Page excerpt:
◇ ◇ ◇

Drawbacks: Loss of information within bins; choice of bin boundaries is arbitrary; tree-based models typically do not benefit from binning (they learn their own splits).

7. Interaction Features

Interaction features are new features created by combining two or more existing features. They capture relationships that no single feature captures alone.

Examples from engineering applications:

Power = Voltage × Current (physical interaction)
Price per square metre = Price / Area (ratio feature)
Revenue growth = (Revenue_this_year − Revenue_last_year) / Revenue_last_year (change feature)
Time since last purchase (difference feature from date fields)

Domain knowledge is the key to creating meaningful interaction features. Random combinations of features rarely add value — purposeful combinations based on physical relationships or business logic are what make the difference.

8. Feature Selection

Not all features are useful. Irrelevant or redundant features can hurt model performance by increasing complexity, training time, and overfitting risk. Feature selection identifies the most informative subset of features.

Filter Methods (fast, model-independent):

Correlation coefficient — remove features with low correlation to the target
Chi-squared test — for categorical features vs categorical targets
Mutual information — measures statistical dependence between feature and target

Wrapper Methods (more accurate, slower):

Forward selection — start with no features, add the most useful one at a time
Backward elimination — start with all features, remove the least useful one at a time
Recursive Feature Elimination (RFE) — trains a model, ranks features by importance, removes the weakest

Embedded Methods (built into training):

L1 Regularisation (Lasso) — drives irrelevant feature weights to exactly zero
Random Forest feature importance — ranks features by their contribution to impurity reduction

9. Python Code


import numpy as np
import pandas as pd
from sklearn.preprocessing import StandardScaler, MinMaxScaler, LabelEncoder, OneHotEncoder
from sklearn.impute import SimpleImputer
from sklearn.pipeline import Pipeline
from sklearn.feature_selection import SelectKBest, mutual_info_classif, RFE
from sklearn.ensemble import RandomForestClassifier
from sklearn.preprocessing import PolynomialFeatures

# Sample dataset
df = pd.DataFrame({
    'age': [25, 32, np.nan, 45, 28],
    'income': [30000, 60000, 45000, np.nan, 35000],
    'city': ['Mumbai', 'Delhi', 'Mumbai', 'Chennai', 'Delhi'],
    'approved': [0, 1, 1, 1, 0]
})

◇ ◇ ◇

Work instructions:
1. Do these statements agree with the feature engineering excerpt? Answer yes or no for each, and quote the words that decide it.
(a) Tree-based models typically gain from binning.
(b) Filter methods do not depend on a particular model.
(c) Backward elimination begins with no features.
2. Answer these from the feature engineering excerpt:
(a) Which example is labeled a ratio feature?
(b) What does L1 Regularisation (Lasso) do to irrelevant feature weights?
(c) Which cities appear in the 'city' column of the sample dataset?
3. Resume the feature engineering excerpt after its last line and keep writing from there.
The items after the feature engineering excerpt aren't needed for any of this.

◇ ◇ ◇

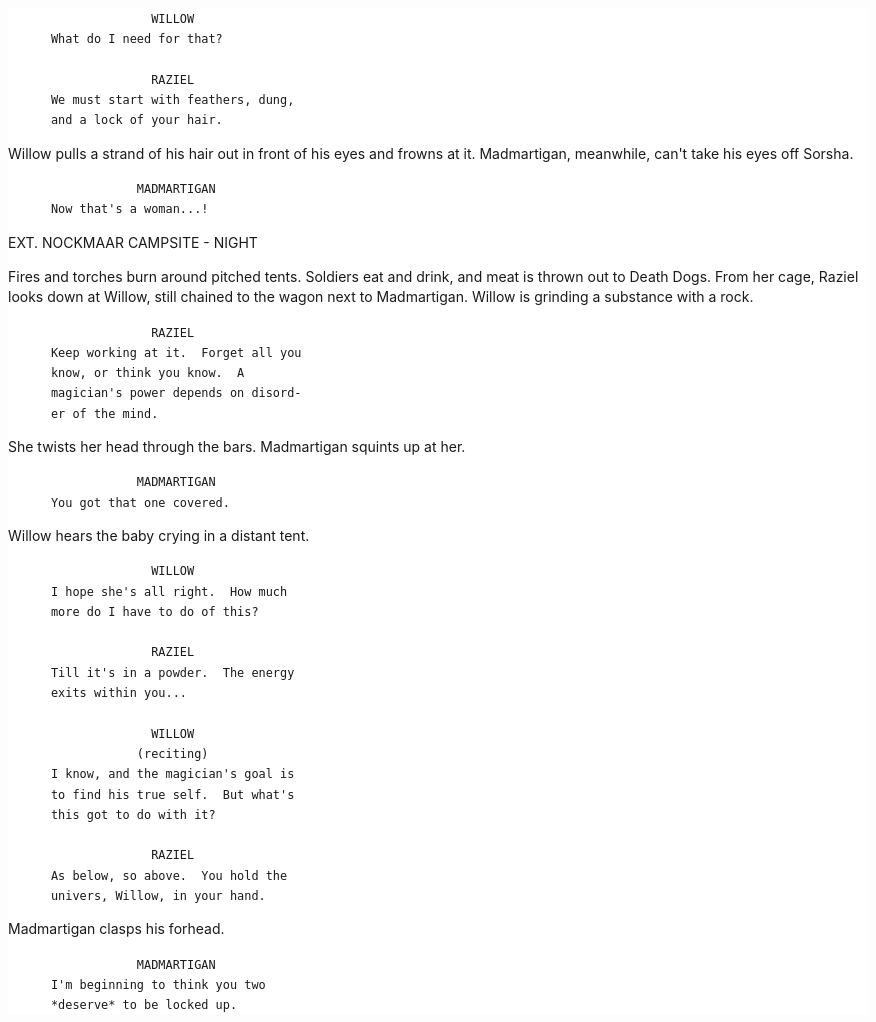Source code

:                         WILLOW
          What do I need for that?

                        RAZIEL
          We must start with feathers, dung,
          and a lock of your hair.

Willow pulls a strand of his hair out in front of his
eyes and frowns at it.  Madmartigan, meanwhile, can't
take his eyes off Sorsha.

                      MADMARTIGAN
          Now that's a woman...!

EXT. NOCKMAAR CAMPSITE - NIGHT

Fires and torches burn around pitched tents.  Soldiers
eat and drink, and meat is thrown out to Death Dogs.
From her cage, Raziel looks down at Willow, still
chained to the wagon next to Madmartigan.  Willow is
grinding a substance with a rock.

                        RAZIEL
          Keep working at it.  Forget all you
          know, or think you know.  A
          magician's power depends on disord-
          er of the mind.

She twists her head through the bars.  Madmartigan
squints up at her.

                      MADMARTIGAN
          You got that one covered.

Willow hears the baby crying in a distant tent.

                        WILLOW
          I hope she's all right.  How much
          more do I have to do of this?

                        RAZIEL
          Till it's in a powder.  The energy
          exits within you...

                        WILLOW
                      (reciting)
          I know, and the magician's goal is
          to find his true self.  But what's
          this got to do with it?

                        RAZIEL
          As below, so above.  You hold the
          univers, Willow, in your hand.

Madmartigan clasps his forhead.

                      MADMARTIGAN
          I'm beginning to think you two
          *deserve* to be locked up.
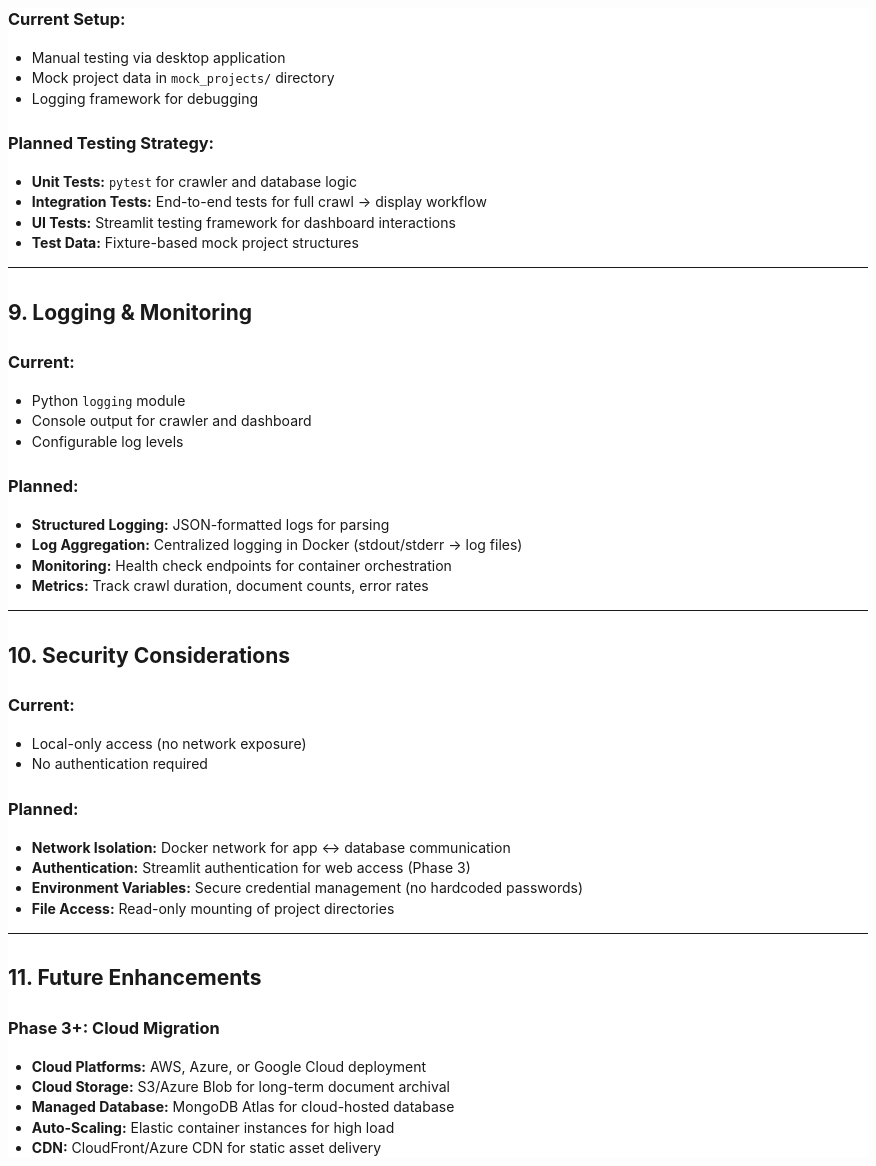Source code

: ### Current Setup:
- Manual testing via desktop application
- Mock project data in `mock_projects/` directory
- Logging framework for debugging

### Planned Testing Strategy:
- **Unit Tests:** `pytest` for crawler and database logic
- **Integration Tests:** End-to-end tests for full crawl → display workflow
- **UI Tests:** Streamlit testing framework for dashboard interactions
- **Test Data:** Fixture-based mock project structures

---

## 9. Logging & Monitoring

### Current:
- Python `logging` module
- Console output for crawler and dashboard
- Configurable log levels

### Planned:
- **Structured Logging:** JSON-formatted logs for parsing
- **Log Aggregation:** Centralized logging in Docker (stdout/stderr → log files)
- **Monitoring:** Health check endpoints for container orchestration
- **Metrics:** Track crawl duration, document counts, error rates

---

## 10. Security Considerations

### Current:
- Local-only access (no network exposure)
- No authentication required

### Planned:
- **Network Isolation:** Docker network for app ↔ database communication
- **Authentication:** Streamlit authentication for web access (Phase 3)
- **Environment Variables:** Secure credential management (no hardcoded passwords)
- **File Access:** Read-only mounting of project directories

---

## 11. Future Enhancements

### Phase 3+: Cloud Migration
- **Cloud Platforms:** AWS, Azure, or Google Cloud deployment
- **Cloud Storage:** S3/Azure Blob for long-term document archival
- **Managed Database:** MongoDB Atlas for cloud-hosted database
- **Auto-Scaling:** Elastic container instances for high load
- **CDN:** CloudFront/Azure CDN for static asset delivery
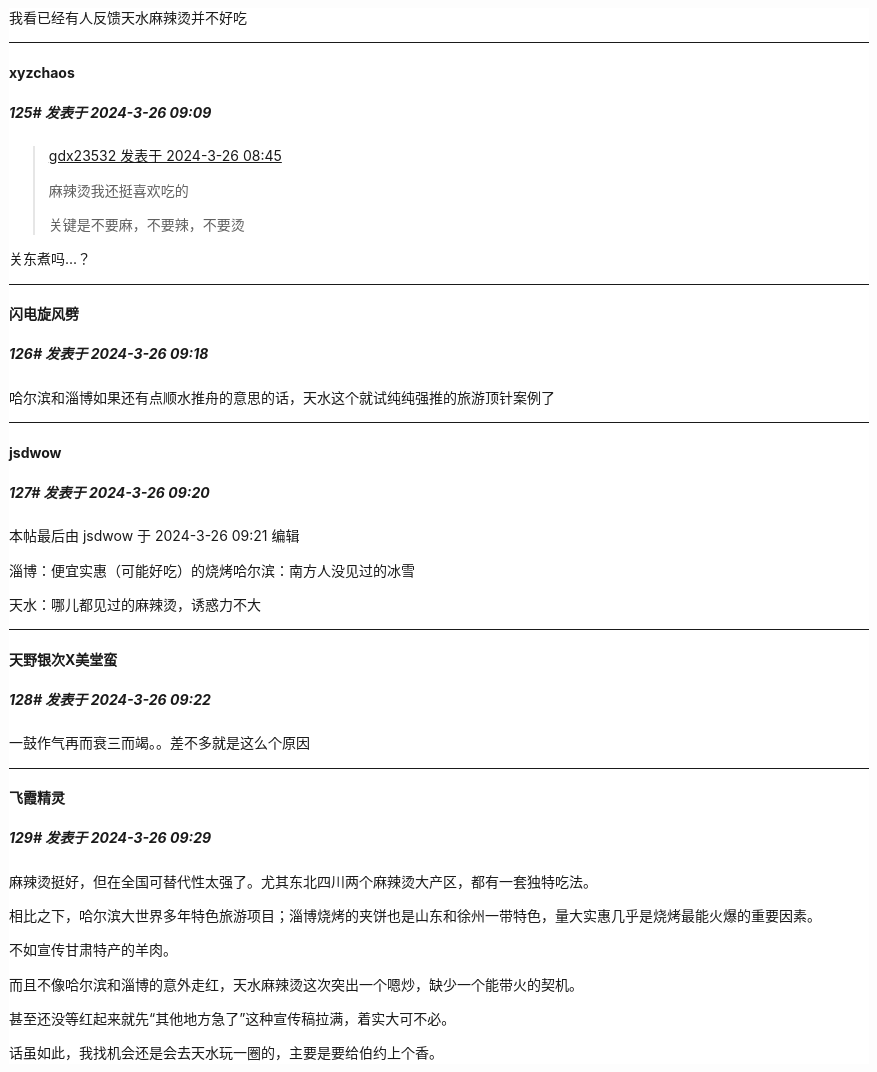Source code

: 我看已经有人反馈天水麻辣烫并不好吃


*****

####  xyzchaos  
##### 125#       发表于 2024-3-26 09:09

<blockquote><a href="httphttps://bbs.saraba1st.com/2b/forum.php?mod=redirect&amp;goto=findpost&amp;pid=64377331&amp;ptid=2177012" target="_blank">gdx23532 发表于 2024-3-26 08:45</a>

麻辣烫我还挺喜欢吃的

关键是不要麻，不要辣，不要烫</blockquote>
关东煮吗...？


*****

####  闪电旋风劈  
##### 126#       发表于 2024-3-26 09:18

哈尔滨和淄博如果还有点顺水推舟的意思的话，天水这个就试纯纯强推的旅游顶针案例了

*****

####  jsdwow  
##### 127#       发表于 2024-3-26 09:20

 本帖最后由 jsdwow 于 2024-3-26 09:21 编辑 

淄博：便宜实惠（可能好吃）的烧烤哈尔滨：南方人没见过的冰雪

天水：哪儿都见过的麻辣烫，诱惑力不大

*****

####  天野银次X美堂蛮  
##### 128#       发表于 2024-3-26 09:22

一鼓作气再而衰三而竭。。差不多就是这么个原因


*****

####  飞霞精灵  
##### 129#       发表于 2024-3-26 09:29

麻辣烫挺好，但在全国可替代性太强了。尤其东北四川两个麻辣烫大产区，都有一套独特吃法。

相比之下，哈尔滨大世界多年特色旅游项目；淄博烧烤的夹饼也是山东和徐州一带特色，量大实惠几乎是烧烤最能火爆的重要因素。

不如宣传甘肃特产的羊肉。

而且不像哈尔滨和淄博的意外走红，天水麻辣烫这次突出一个嗯炒，缺少一个能带火的契机。

甚至还没等红起来就先“其他地方急了”这种宣传稿拉满，着实大可不必。

话虽如此，我找机会还是会去天水玩一圈的，主要是要给伯约上个香。
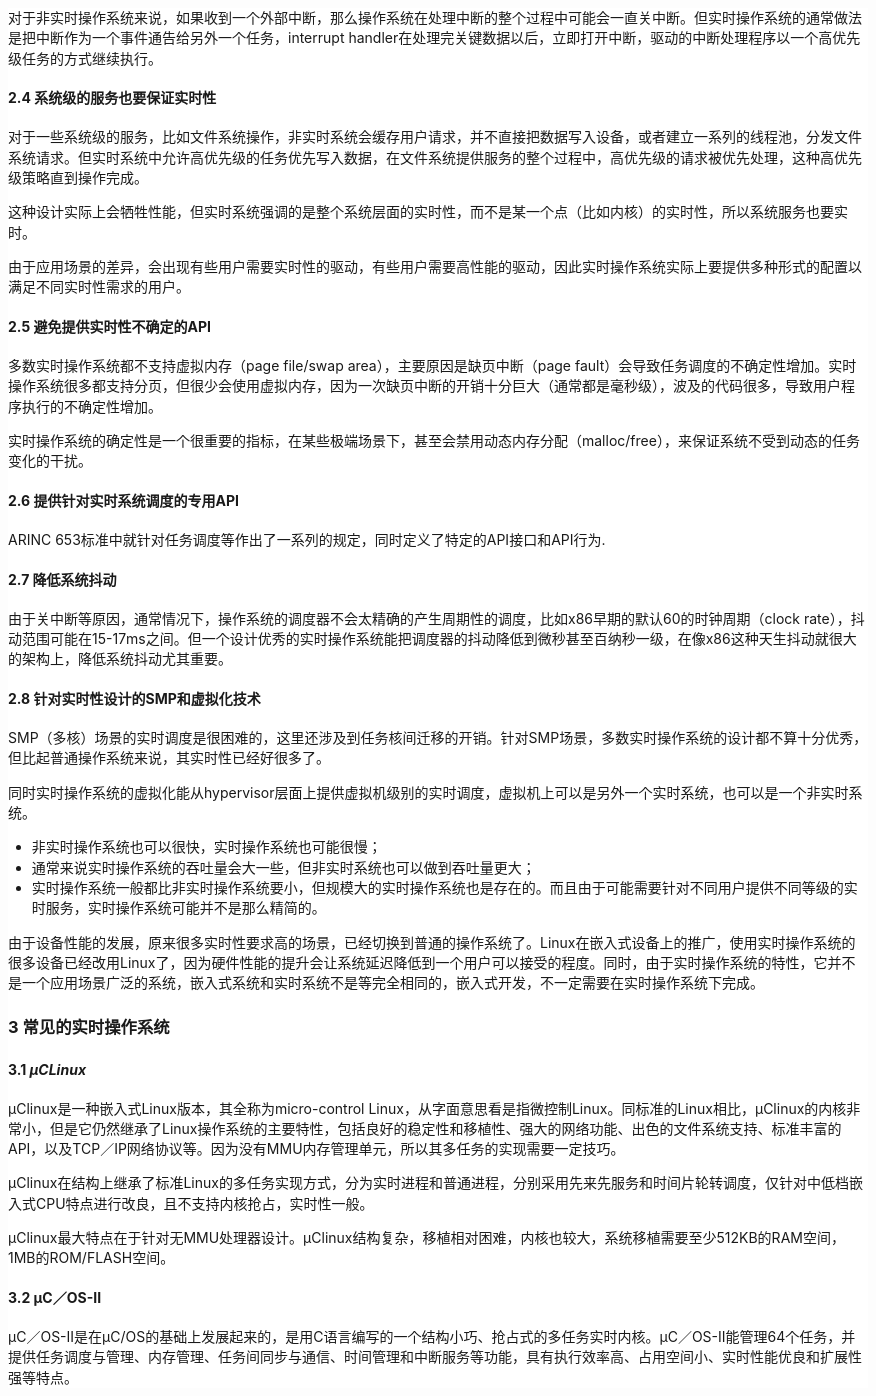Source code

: 对于非实时操作系统来说，如果收到一个外部中断，那么操作系统在处理中断的整个过程中可能会一直关中断。但实时操作系统的通常做法是把中断作为一个事件通告给另外一个任务，interrupt handler在处理完关键数据以后，立即打开中断，驱动的中断处理程序以一个高优先级任务的方式继续执行。

#### 2.4 系统级的服务也要保证实时性

对于一些系统级的服务，比如文件系统操作，非实时系统会缓存用户请求，并不直接把数据写入设备，或者建立一系列的线程池，分发文件系统请求。但实时系统中允许高优先级的任务优先写入数据，在文件系统提供服务的整个过程中，高优先级的请求被优先处理，这种高优先级策略直到操作完成。

这种设计实际上会牺牲性能，但实时系统强调的是整个系统层面的实时性，而不是某一个点（比如内核）的实时性，所以系统服务也要实时。

由于应用场景的差异，会出现有些用户需要实时性的驱动，有些用户需要高性能的驱动，因此实时操作系统实际上要提供多种形式的配置以满足不同实时性需求的用户。

#### 2.5 避免提供实时性不确定的API

多数实时操作系统都不支持虚拟内存（page file/swap area），主要原因是缺页中断（page fault）会导致任务调度的不确定性增加。实时操作系统很多都支持分页，但很少会使用虚拟内存，因为一次缺页中断的开销十分巨大（通常都是毫秒级），波及的代码很多，导致用户程序执行的不确定性增加。

实时操作系统的确定性是一个很重要的指标，在某些极端场景下，甚至会禁用动态内存分配（malloc/free），来保证系统不受到动态的任务变化的干扰。

#### 2.6 提供针对实时系统调度的专用API

ARINC 653标准中就针对任务调度等作出了一系列的规定，同时定义了特定的API接口和API行为.

#### 2.7 降低系统抖动

由于关中断等原因，通常情况下，操作系统的调度器不会太精确的产生周期性的调度，比如x86早期的默认60的时钟周期（clock rate），抖动范围可能在15-17ms之间。但一个设计优秀的实时操作系统能把调度器的抖动降低到微秒甚至百纳秒一级，在像x86这种天生抖动就很大的架构上，降低系统抖动尤其重要。

#### 2.8 针对实时性设计的SMP和虚拟化技术

SMP（多核）场景的实时调度是很困难的，这里还涉及到任务核间迁移的开销。针对SMP场景，多数实时操作系统的设计都不算十分优秀，但比起普通操作系统来说，其实时性已经好很多了。

同时实时操作系统的虚拟化能从hypervisor层面上提供虚拟机级别的实时调度，虚拟机上可以是另外一个实时系统，也可以是一个非实时系统。


* 非实时操作系统也可以很快，实时操作系统也可能很慢；
* 通常来说实时操作系统的吞吐量会大一些，但非实时系统也可以做到吞吐量更大；
* 实时操作系统一般都比非实时操作系统要小，但规模大的实时操作系统也是存在的。而且由于可能需要针对不同用户提供不同等级的实时服务，实时操作系统可能并不是那么精简的。


由于设备性能的发展，原来很多实时性要求高的场景，已经切换到普通的操作系统了。Linux在嵌入式设备上的推广，使用实时操作系统的很多设备已经改用Linux了，因为硬件性能的提升会让系统延迟降低到一个用户可以接受的程度。同时，由于实时操作系统的特性，它并不是一个应用场景广泛的系统，嵌入式系统和实时系统不是等完全相同的，嵌入式开发，不一定需要在实时操作系统下完成。


### 3 常见的实时操作系统

#### 3.1 $\mu CLinux$

μClinux是一种嵌入式Linux版本，其全称为micro-control Linux，从字面意思看是指微控制Linux。同标准的Linux相比，μClinux的内核非常小，但是它仍然继承了Linux操作系统的主要特性，包括良好的稳定性和移植性、强大的网络功能、出色的文件系统支持、标准丰富的API，以及TCP／IP网络协议等。因为没有MMU内存管理单元，所以其多任务的实现需要一定技巧。

μClinux在结构上继承了标准Linux的多任务实现方式，分为实时进程和普通进程，分别采用先来先服务和时间片轮转调度，仅针对中低档嵌入式CPU特点进行改良，且不支持内核抢占，实时性一般。

μClinux最大特点在于针对无MMU处理器设计。μClinux结构复杂，移植相对困难，内核也较大，系统移植需要至少512KB的RAM空间，1MB的ROM/FLASH空间。

#### 3.2 μC／OS-II

μC／OS-II是在μC/OS的基础上发展起来的，是用C语言编写的一个结构小巧、抢占式的多任务实时内核。μC／OS-II能管理64个任务，并提供任务调度与管理、内存管理、任务间同步与通信、时间管理和中断服务等功能，具有执行效率高、占用空间小、实时性能优良和扩展性强等特点。

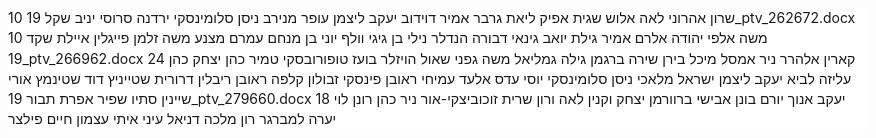 10
שרון אהרוני
לאה אלוש
שגית אפיק
ליאת גרבר
אמיר דוידוב
יעקב ליצמן
עופר מנירב
ניסן סלומינסקי
ירדנה סרוסי
יניב שקל
19_ptv_262672.docx
10
משה אלפי
יהודה אלרם
אמיר גילת
יואב גינאי
דבורה הנדלר
נילי בן גיגי וולף
יוני בן מנחם
עמרם מצנע
משה זלמן פייגלין
איילת שקד
19_ptv_266962.docx
24
קארין אלהרר
ניר אמסל
מיכל בירן
שירה ברגמן
גילה גמליאל
משה גפני
שאול הויזלר
בועז טופורובסקי
טמיר כהן
יצחק כהן
עליזה לביא
יעקב ליצמן
ישראל מלאכי
ניסן סלומינסקי
יוסי עדס
אלעד עמיחי
ראובן פינסקי
זבולון קלפה
ראובן ריבלין
דרורית שטייניץ
דוד שטינמץ
אורי שיינין
סתיו שפיר
אפרת תבור
19_ptv_279660.docx
18
יעקב אנוך
יורם בונן
אבישי ברוורמן
יצחק וקנין
לאה ורון
שרית זוכוביצקי-אור
ניר כהן
רונן לוי
יערה למברגר
רון מלכה
דניאל עיני
איתי עצמון
חיים פילצר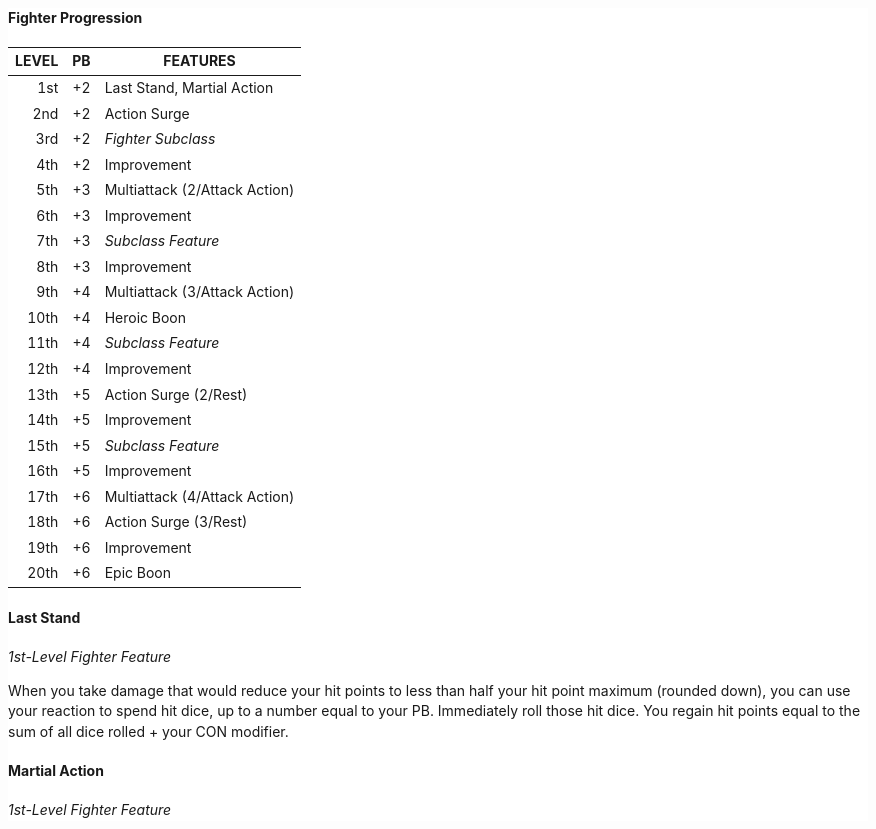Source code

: #### Fighter Progression

| LEVEL |  PB | FEATURES                      |
| ----: | --: | ----------------------------- |
|   1st |  +2 | Last Stand, Martial Action    |
|   2nd |  +2 | Action Surge                  |
|   3rd |  +2 | _Fighter Subclass_            |
|   4th |  +2 | Improvement                   |
|   5th |  +3 | Multiattack (2/Attack Action) |
|   6th |  +3 | Improvement                   |
|   7th |  +3 | _Subclass Feature_            |
|   8th |  +3 | Improvement                   |
|   9th |  +4 | Multiattack (3/Attack Action) |
|  10th |  +4 | Heroic Boon                   |
|  11th |  +4 | _Subclass Feature_            |
|  12th |  +4 | Improvement                   |
|  13th |  +5 | Action Surge (2/Rest)         |
|  14th |  +5 | Improvement                   |
|  15th |  +5 | _Subclass Feature_            |
|  16th |  +5 | Improvement                   |
|  17th |  +6 | Multiattack (4/Attack Action) |
|  18th |  +6 | Action Surge (3/Rest)         |
|  19th |  +6 | Improvement                   |
|  20th |  +6 | Epic Boon                     |

#### Last Stand

_1st-Level Fighter Feature_

When you take damage that would reduce your hit points to less than half your hit point maximum (rounded down), you can use your reaction to spend hit dice, up to a number equal to your PB. Immediately roll those hit dice. You regain hit points equal to the sum of all dice rolled + your CON modifier.

#### Martial Action

_1st-Level Fighter Feature_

◇ ◇ ◇

Your responses:
1.
(a) No: "tree-based models typically do not benefit from binning (they learn their own splits)"
(b) Yes: "Filter Methods (fast, model-independent)"
(c) No: "Backward elimination — start with all features, remove the least useful one at a time"

2.
(a) Price per square metre = Price / Area
(b) It drives them to exactly zero.
(c) Mumbai, Delhi and Chennai

3.
# --- 1. Handle Missing Values ---
imputer = SimpleImputer(strategy='median')
df[['age', 'income']] = imputer.fit_transform(df[['age', 'income']])
print("After imputation:\n", df)

# --- 2. Encode Categorical Variable ---
df = pd.get_dummies(df, columns=['city'], drop_first=True)
print("\nAfter one-hot encoding:\n", df)

# --- 3. Feature Scaling ---
X = df.drop('approved', axis=1)
y = df['approved']

scaler = StandardScaler()
X_scaled = scaler.fit_transform(X)

# --- 4. Polynomial Features ---
poly = PolynomialFeatures(degree=2, include_bias=False)
X_poly = poly.fit_transform(X_scaled)
print(f"\nOriginal features: {X.shape[1]} | Polynomial features: {X_poly.shape[1]}")

# --- 5. Feature Selection using Random Forest Importance ---
from sklearn.datasets import load_iris
X_iris, y_iris = load_iris(return_X_y=True)
rf = RandomForestClassifier(n_estimators=100, random_state=42)
rf.fit(X_iris, y_iris)
importances = rf.feature_importances_
feature_names = load_iris().feature_names
for name, imp in sorted(zip(feature_names, importances), key=lambda x: -x[1]):
    print(f"{name}: {imp:.4f}")

# --- 6. SelectKBest with mutual information ---
selector = SelectKBest(mutual_info_classif, k=2)
X_selected = selector.fit_transform(X_iris, y_iris)
print(f"\nSelected {X_selected.shape[1]} best features out of {X_iris.shape[1]}")

10. Common Mistakes Students Make

Fitting preprocessing on the full dataset: The most dangerous mistake in ML. Computing the mean for imputation, or the min/max for scaling, using the test set contaminates your model with future information. Always fit preprocessing on training data only. Use Scikit-learn Pipelines — they handle this automatically and correctly.
One-hot encoding high-cardinality features: A city feature with 500 unique values becomes 500 columns with one-hot encoding — this causes dimensionality explosion and is very sparse. Use target encoding or frequency encoding for high-cardinality categorical features instead.
Ignoring feature scaling for distance-based algorithms: KNN, K-Means, and SVM are completely at the mercy of feature scales. A feature in thousands will dominate one in single digits. Always scale for these algorithms.
Creating features without domain understanding: Random feature combinations rarely help. The best features come from understanding the problem — why would this combination be predictive? Domain knowledge drives the best feature engineering.

11. Frequently Asked Questions

Does feature engineering matter for deep learning?

Less so than for classical ML — deep neural networks can learn complex feature representations automatically from raw data (especially for images, text, and audio). However, feature engineering still matters for tabular/structured data in deep learning. Good preprocessing (handling missing values, scaling, encoding) always helps, and domain-specific features still provide a meaningful boost even for deep models.

What is the difference between feature engineering and feature selection?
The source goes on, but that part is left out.